Menurutnya, upaya penegakan hukum yang dilakukan pemerintah harus mendapat pengawasan publik agar seluruh kasus dapat diselesaikan secara tuntas.
“Pemuda dan mahasiswa harus melihat tindakan yang dipimpin oleh Presiden Prabowo sebagai langkah maju penyelamatan sumber daya alam kita. Karena itu saya mengajak adik-adik pemuda dan mahasiswa untuk mengawal langkah-langkah besar penangkapan dan penertiban di berbagai kasus besar agar betul-betul dituntaskan untuk kemajuan Indonesia,” ajak David Pajung
*Tiga Prinsip Mutlak Desakan PB HMI*
Menutup diskusi, Andi Kurniawan mengingatkan bahwa apabila berbagai persoalan dalam draf RUU Kehutanan tidak diperbaiki, target Indonesia’s FOLU Net Sink 2030 dan komitmen penurunan emisi sebesar 29 persen berpotensi gagal tercapai. Selain itu, sekitar 30 juta masyarakat yang tinggal di sekitar kawasan hutan dinilai akan tetap menghadapi konflik agraria tanpa kepastian hukum.
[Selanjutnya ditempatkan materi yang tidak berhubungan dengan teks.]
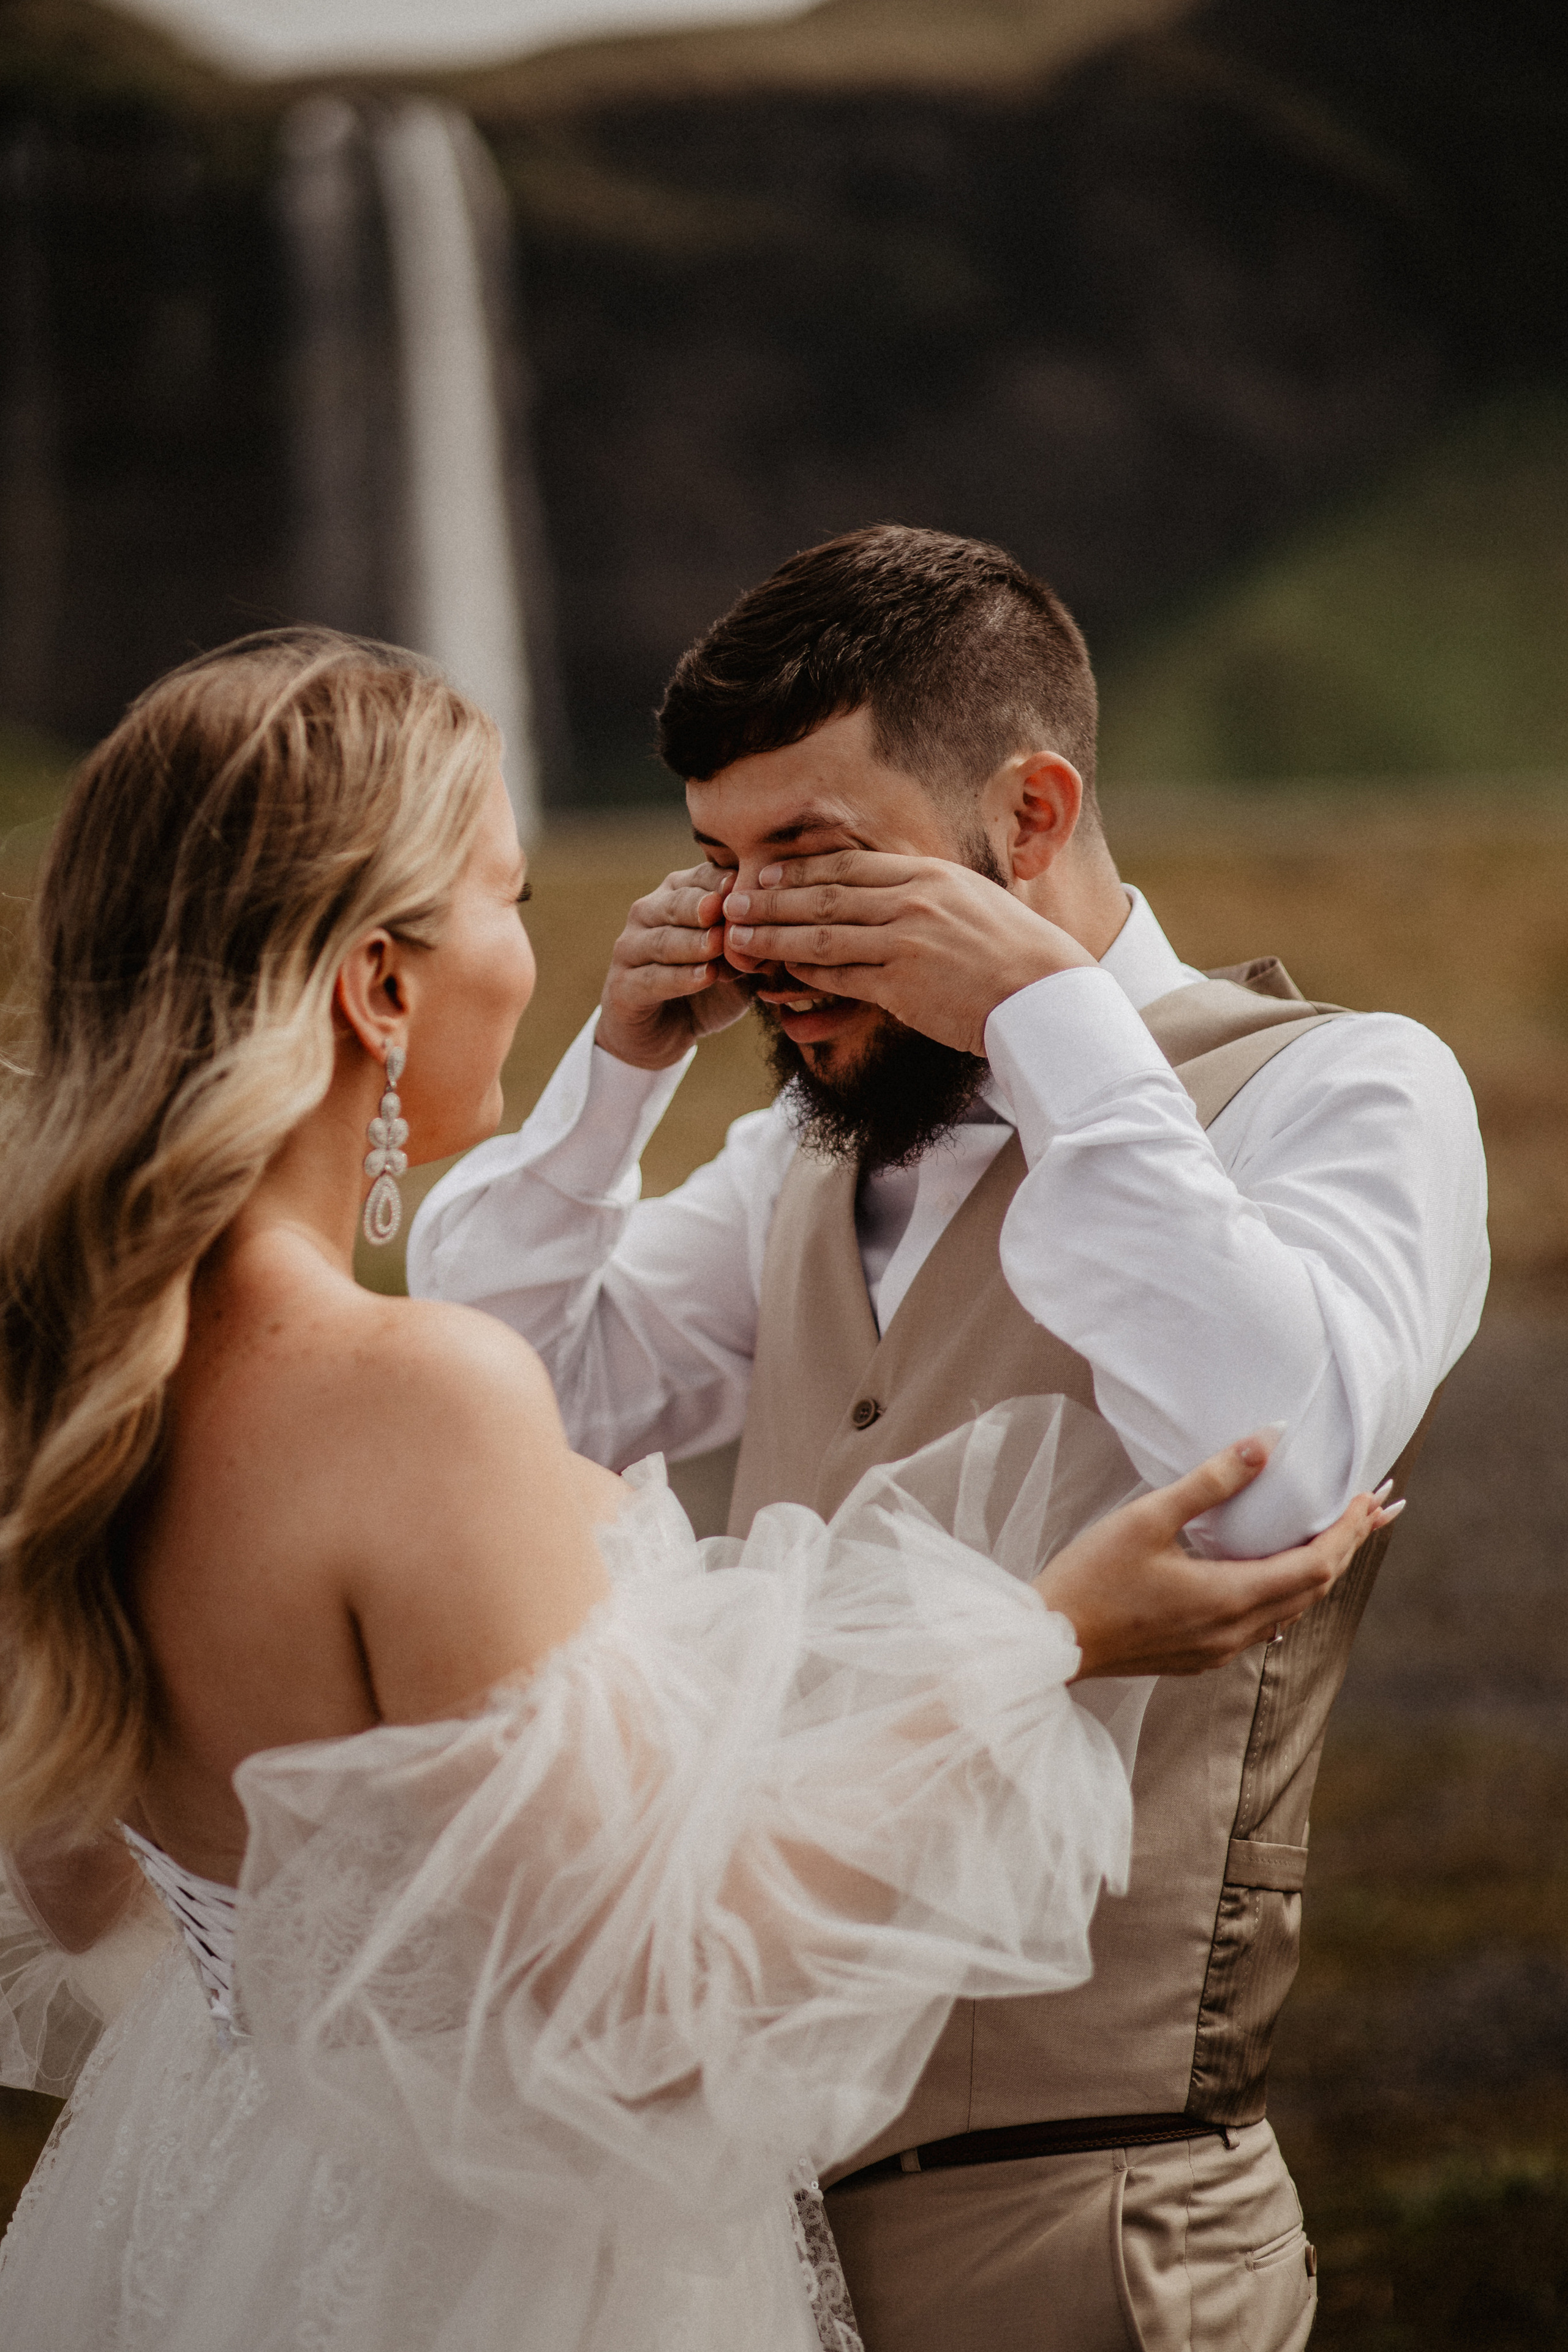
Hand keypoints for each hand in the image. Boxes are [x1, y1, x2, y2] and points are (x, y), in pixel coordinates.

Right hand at [596, 863, 753, 1069]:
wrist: (665, 1033)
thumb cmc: (708, 987)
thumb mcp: (739, 963)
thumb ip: (753, 944)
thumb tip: (780, 930)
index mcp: (677, 895)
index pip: (702, 878)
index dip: (724, 882)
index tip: (748, 884)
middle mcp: (648, 914)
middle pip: (676, 903)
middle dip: (702, 906)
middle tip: (724, 910)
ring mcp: (630, 949)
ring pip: (662, 940)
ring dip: (692, 942)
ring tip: (717, 946)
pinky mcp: (622, 987)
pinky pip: (652, 979)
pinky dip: (679, 978)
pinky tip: (705, 977)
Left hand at [722, 850, 1094, 1053]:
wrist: (1044, 994)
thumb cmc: (1013, 952)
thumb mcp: (968, 902)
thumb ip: (925, 893)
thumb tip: (887, 890)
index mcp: (928, 874)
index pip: (848, 864)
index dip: (799, 868)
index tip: (765, 872)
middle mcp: (912, 902)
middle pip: (825, 895)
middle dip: (771, 899)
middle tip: (731, 902)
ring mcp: (905, 944)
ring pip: (821, 937)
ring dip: (774, 939)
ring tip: (738, 940)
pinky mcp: (903, 987)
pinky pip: (840, 979)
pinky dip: (806, 977)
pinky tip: (781, 977)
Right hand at [1036, 1435, 1402, 1679]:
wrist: (1051, 1642)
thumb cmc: (1091, 1577)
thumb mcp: (1147, 1517)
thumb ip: (1211, 1481)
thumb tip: (1267, 1442)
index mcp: (1230, 1597)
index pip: (1316, 1565)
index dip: (1349, 1531)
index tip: (1370, 1499)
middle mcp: (1235, 1630)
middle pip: (1312, 1588)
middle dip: (1345, 1546)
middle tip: (1372, 1511)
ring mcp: (1219, 1648)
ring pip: (1289, 1608)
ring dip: (1317, 1570)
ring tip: (1336, 1536)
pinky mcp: (1200, 1655)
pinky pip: (1262, 1623)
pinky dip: (1284, 1591)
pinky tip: (1275, 1574)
Karena itu, PB HMI mendesak pemerintah dan DPR memasukkan tiga prinsip utama dalam penyusunan RUU Kehutanan, yakni mengutamakan kelestarian ekologis melalui kewajiban analisis dampak iklim dan sosial, memberikan pengakuan serta hak kelola yang utuh bagi masyarakat hukum adat tanpa hambatan birokrasi, serta menerapkan keterbukaan penuh terhadap data dan peta perizinan kehutanan agar dapat diawasi publik.
PB HMI menegaskan akan terus mengawal proses penyusunan RUU Kehutanan serta penegakan hukum di sektor lingkungan agar berpihak pada keselamatan masyarakat dan kelestarian hutan Indonesia.
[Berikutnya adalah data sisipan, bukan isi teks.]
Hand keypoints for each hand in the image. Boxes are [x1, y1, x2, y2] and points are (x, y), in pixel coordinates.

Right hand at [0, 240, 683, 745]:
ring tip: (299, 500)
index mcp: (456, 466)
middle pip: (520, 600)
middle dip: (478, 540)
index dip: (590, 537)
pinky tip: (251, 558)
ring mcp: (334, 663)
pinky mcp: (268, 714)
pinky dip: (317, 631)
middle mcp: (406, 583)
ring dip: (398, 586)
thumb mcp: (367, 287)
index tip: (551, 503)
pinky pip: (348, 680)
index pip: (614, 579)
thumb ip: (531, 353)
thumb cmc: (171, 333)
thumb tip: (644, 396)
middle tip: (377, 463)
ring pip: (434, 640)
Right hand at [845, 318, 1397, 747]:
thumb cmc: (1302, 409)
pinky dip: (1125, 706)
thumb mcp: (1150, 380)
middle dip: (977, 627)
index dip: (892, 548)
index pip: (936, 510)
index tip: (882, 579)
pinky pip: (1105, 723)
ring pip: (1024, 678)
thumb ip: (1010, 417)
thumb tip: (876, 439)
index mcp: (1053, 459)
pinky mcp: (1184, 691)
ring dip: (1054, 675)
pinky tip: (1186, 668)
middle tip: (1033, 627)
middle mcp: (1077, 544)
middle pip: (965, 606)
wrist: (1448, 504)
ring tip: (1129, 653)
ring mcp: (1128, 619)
Sebagai informasi, forum diskusi ini diinisiasi secara responsif guna menyoroti langkah lembaga legislatif yang tengah merancang undang-undang kehutanan baru untuk menggantikan UU No. 41 Tahun 1999.
Di tengah realitas empiris Indonesia saat ini yang terus dikepung bencana hidrometeorologi parah seperti banjir bandang, tanah longsor, krisis air bersih, hingga konflik agraria struktural yang tak kunjung mereda pembaruan regulasi ini dinilai berada di persimpangan jalan yang krusial.
Kebijakan ini memicu kekhawatiran besar akan terjadinya pergeseran orientasi negara, dari yang semula berfokus pada perlindungan lingkungan hidup menjadi regulasi yang sarat akan kepentingan komersialisasi serta pemenuhan target investasi semata.